Un peu, oui. Quand je courais plus vite, ce n’était pas un problème aussi important que maintenant. Mais je me suis tellement focalisé sur ces départs qu’un blocage s’est peut-être créé et fait que, maintenant, j’ai encore plus de mal. À l’entraînement, quand je faisais mes départs sans trop y penser, ça allait mieux. Il faut juste qu’en compétition je ne me concentre pas uniquement sur le départ mais sur l’ensemble de ma course.
Vous revendiquez être mauvais perdant. Comment vivez-vous vos difficultés depuis deux ans ?
Un peu mal, forcément. Car à chaque meeting, je vise la victoire et à abaisser mes chronos. Et voir que je suis en retrait par rapport aux meilleurs mondiaux sur 100 m, ça m’énerve un peu. Ça me fout la rage même !
N’avez-vous jamais envisagé de quitter Aix-les-Bains pour poursuivre votre progression ailleurs ?

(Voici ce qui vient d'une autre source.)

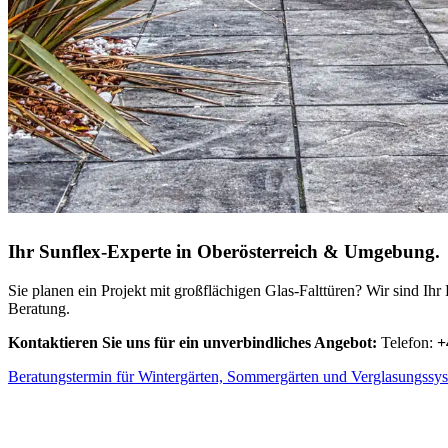
Ihr Sunflex-Experte in Oberösterreich & Umgebung.
Sie planen ein Projekt mit großflächigen Glas-Falttüren? Wir sind Ihr
Beratung.
Kontaktieren Sie uns für ein unverbindliches Angebot:
Telefon:
+
Beratungstermin für Wintergärten, Sommergärten und Verglasungssy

Non. J’ai tout ce qu’il me faut ici pour travailler : une piste, une piste en herbe, un gymnase, une salle de musculation… Et je me sens bien ici, tout simplement ! Si je quittais Aix, je me sentirais mal. Et je ne pense pas que ce soit parce que je suis à Aix que je régresse. C’est autre chose.
Qu’est-ce qui vous manque alors par rapport à 2011 ?
(Il réfléchit.) Je n’ai plus l’insouciance de mes débuts. Je cogite peut-être plus. C’est ce qui fait que je ne suis plus aussi performant, je pense. Car, quand on est en course, on ne doit penser qu’à soi, pas à des détails techniques. La technique, on doit la travailler à l’en*traînement et ensuite l’exécuter automatiquement, en compétition. Comme Pierrot (Carraz, son entraîneur) l’a dit, je ne suis plus un gamin, je ne suis plus aussi insouciant. Et, des fois, c’est pénalisant.
N’y a-t-il pas également trop d’attentes autour de vous ? Cela vous pèse-t-il ?
Non, que les gens me regardent ou pas, je m’en fous. Personne ne va me mettre la pression sur un 100 m. C’est moi qui me dis : « Il faut que je fasse ci ou ça. » Des fois, à l’entraînement, je fais des trucs bien parce que je ne pense pas aux détails. Il faut que j’arrive à ça en compétition. Il faut que je pose mon cerveau et que je fonce sans me poser de questions.
Le doute s’est-il installé ?
Non, j’ai toujours confiance en moi. L’objectif de ma saison, c’est Zurich. Pas les meetings. Je me suis entraîné pour l’événement en pensant avoir fait la préparation la plus adéquate pour réussir. Si je ne suis pas bon à Zurich, là par contre, il y aura matière à se poser des questions…
Vous débarquez en favori sur 200 m, mais plus comme outsider sur 100 m. Est-ce une position qui vous plaît ?
Je n’aime pas me donner un rôle avant un championnat. Les chronos de la saison servent à savoir qui sera à surveiller, mais ça ne garantit rien. En grand championnat, les chronos ne servent à rien. L’objectif, ce sont les titres. Si je suis champion d’Europe en 10’’20, je m’en fous.
Vous avez clamé viser le triplé 100-200-4 × 100 m, comme en 2010. Seules ces trois médailles d’or vous satisferaient…
Mon objectif, c’est trois médailles d’or ! Je me suis entraîné dur toute la saison pour ça. Si je ne les décroche pas, je ne serai pas content. Je resterai sur ma faim.